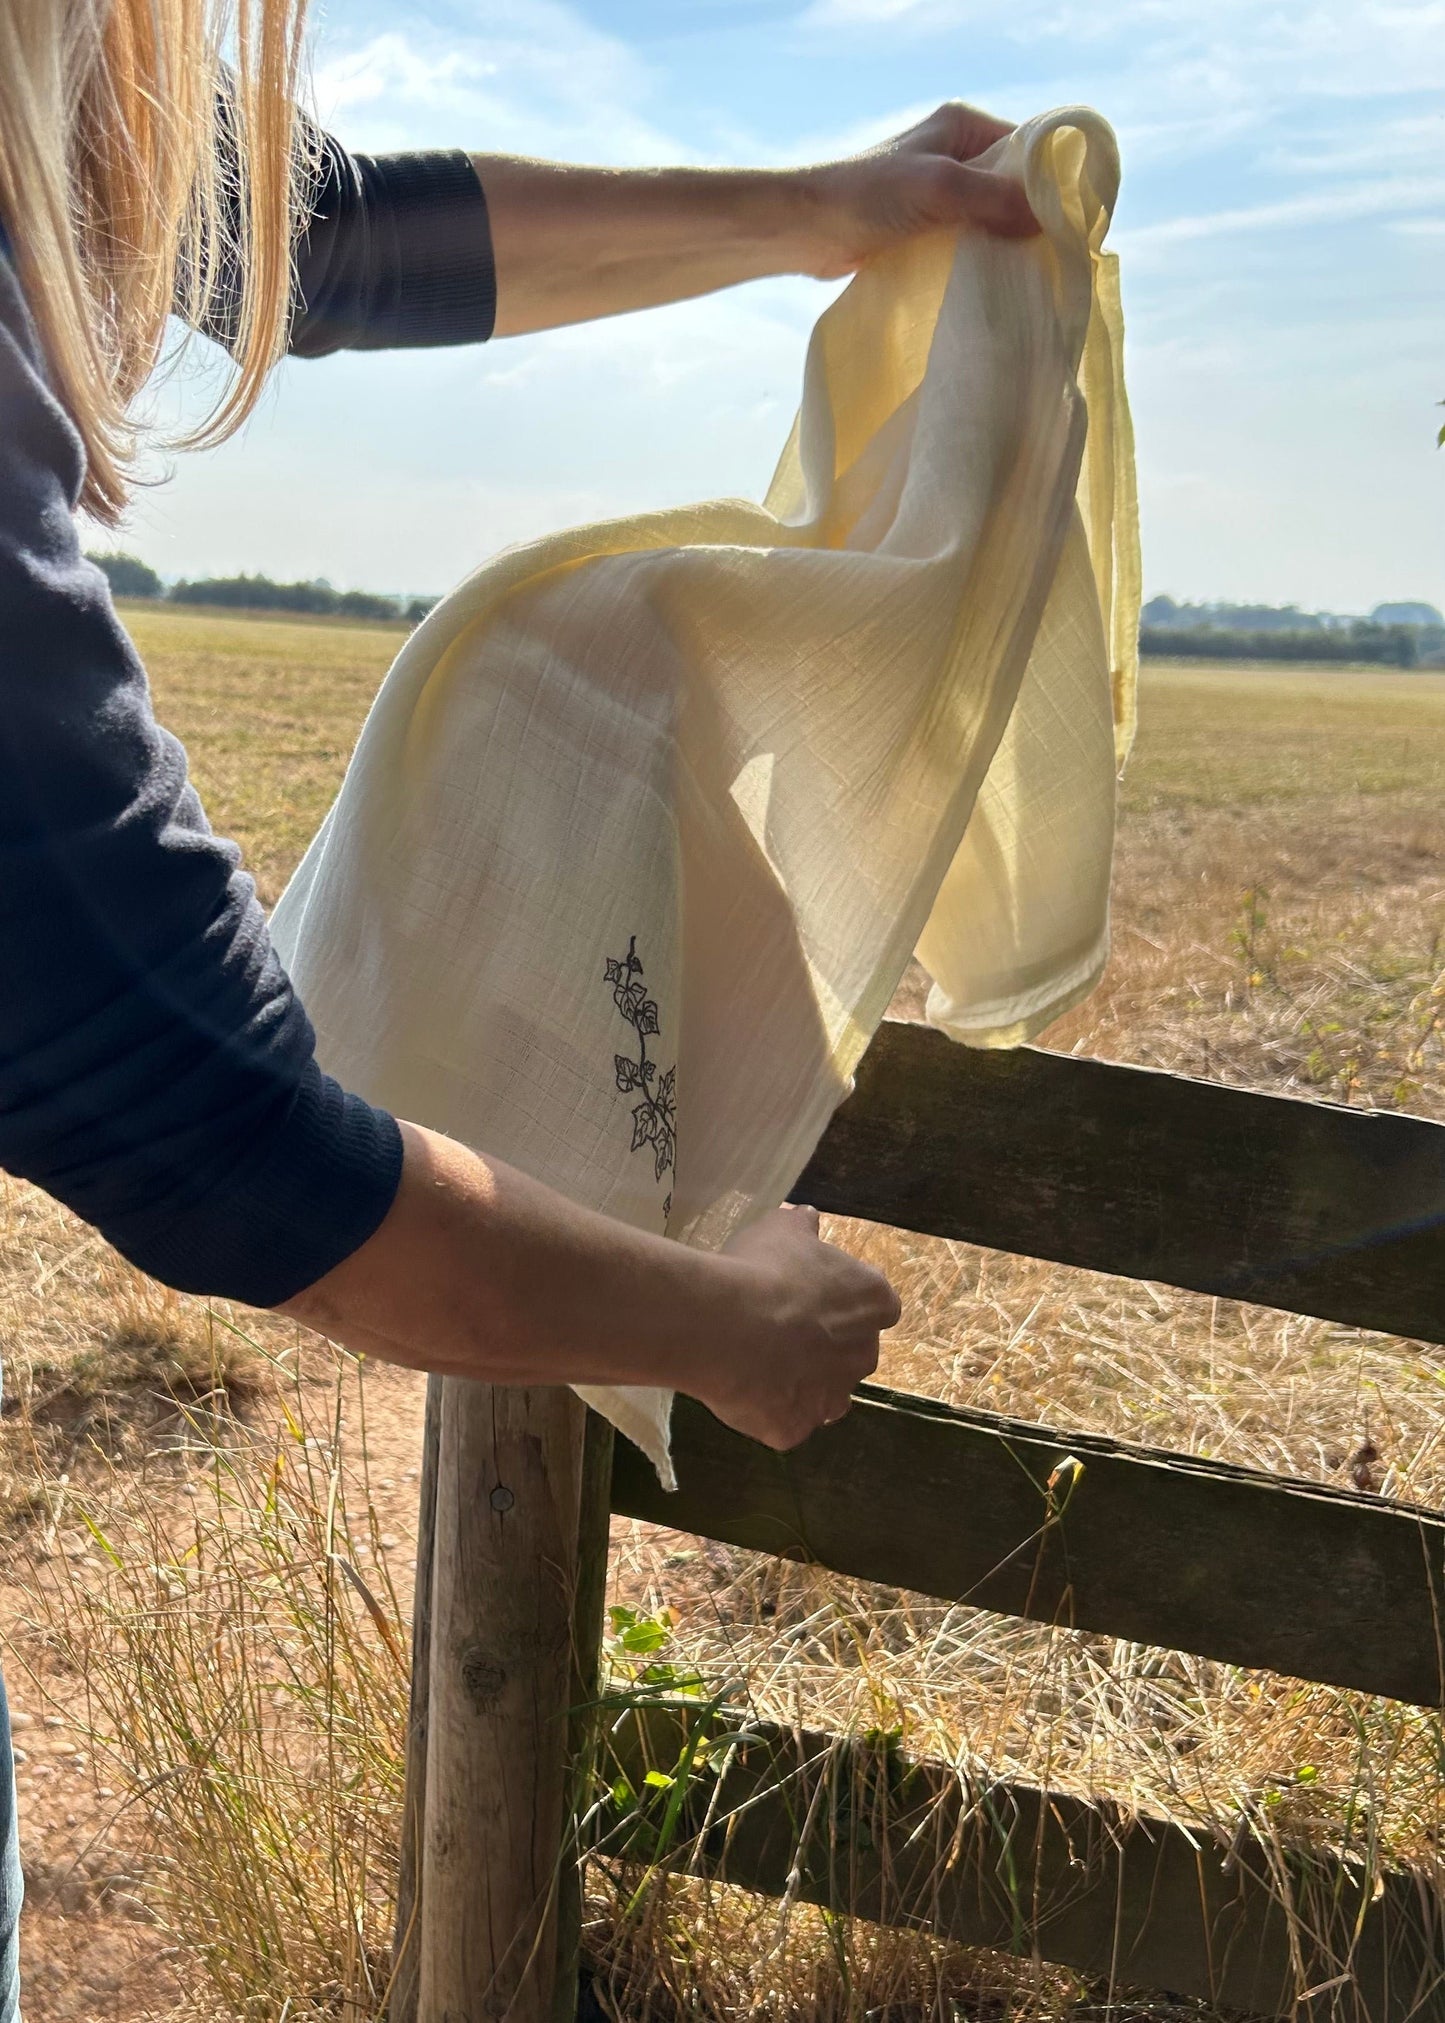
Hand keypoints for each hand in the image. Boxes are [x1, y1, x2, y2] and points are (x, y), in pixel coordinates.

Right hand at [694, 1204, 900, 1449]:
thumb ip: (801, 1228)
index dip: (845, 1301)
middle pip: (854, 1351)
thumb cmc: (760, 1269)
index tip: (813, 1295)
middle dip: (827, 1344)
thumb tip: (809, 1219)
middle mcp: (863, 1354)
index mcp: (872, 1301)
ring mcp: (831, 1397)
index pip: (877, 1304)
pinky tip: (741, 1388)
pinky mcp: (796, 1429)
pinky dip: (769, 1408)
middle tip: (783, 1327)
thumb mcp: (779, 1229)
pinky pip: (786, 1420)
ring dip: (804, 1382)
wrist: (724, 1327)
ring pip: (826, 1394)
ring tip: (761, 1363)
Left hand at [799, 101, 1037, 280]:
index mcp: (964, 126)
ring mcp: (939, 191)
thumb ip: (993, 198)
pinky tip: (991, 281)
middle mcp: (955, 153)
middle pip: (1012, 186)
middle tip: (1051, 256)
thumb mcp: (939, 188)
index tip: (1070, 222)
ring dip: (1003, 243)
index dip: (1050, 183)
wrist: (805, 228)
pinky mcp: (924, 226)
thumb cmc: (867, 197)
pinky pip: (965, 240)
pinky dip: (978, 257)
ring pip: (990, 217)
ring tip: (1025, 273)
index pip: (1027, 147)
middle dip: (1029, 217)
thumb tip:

■ ■ ■

* Task details
Beginning with the line containing "middle tip: (783, 1327)", repeat each line of the listing above, exactly, through the last one, and stop there.

* Task answer
middle tip: (783, 1327)
thumb mcp: (779, 1229)
pinky pip: (786, 1420)
ring dip: (804, 1382)
wrist: (724, 1327)
ring pip: (826, 1394)
ring tip: (761, 1363)
Left hand at [799, 101, 1037, 280]:
index mcp: (964, 126)
ring mcp: (939, 191)
thumb ip: (993, 198)
pinky tip: (991, 281)
middle mcp: (955, 153)
middle pip: (1012, 186)
middle tip: (1051, 256)
thumb mcp: (939, 188)
index tip: (1070, 222)
ring dip: (1003, 243)
index dip: (1050, 183)
wrist: (805, 228)
pinky mcp: (924, 226)
thumb cmc: (867, 197)
pinky pip: (965, 240)
pinky dip: (978, 257)
ring pip: (990, 217)
ring tip: (1025, 273)
index pip: (1027, 147)
middle dip: (1029, 217)
thumb tip:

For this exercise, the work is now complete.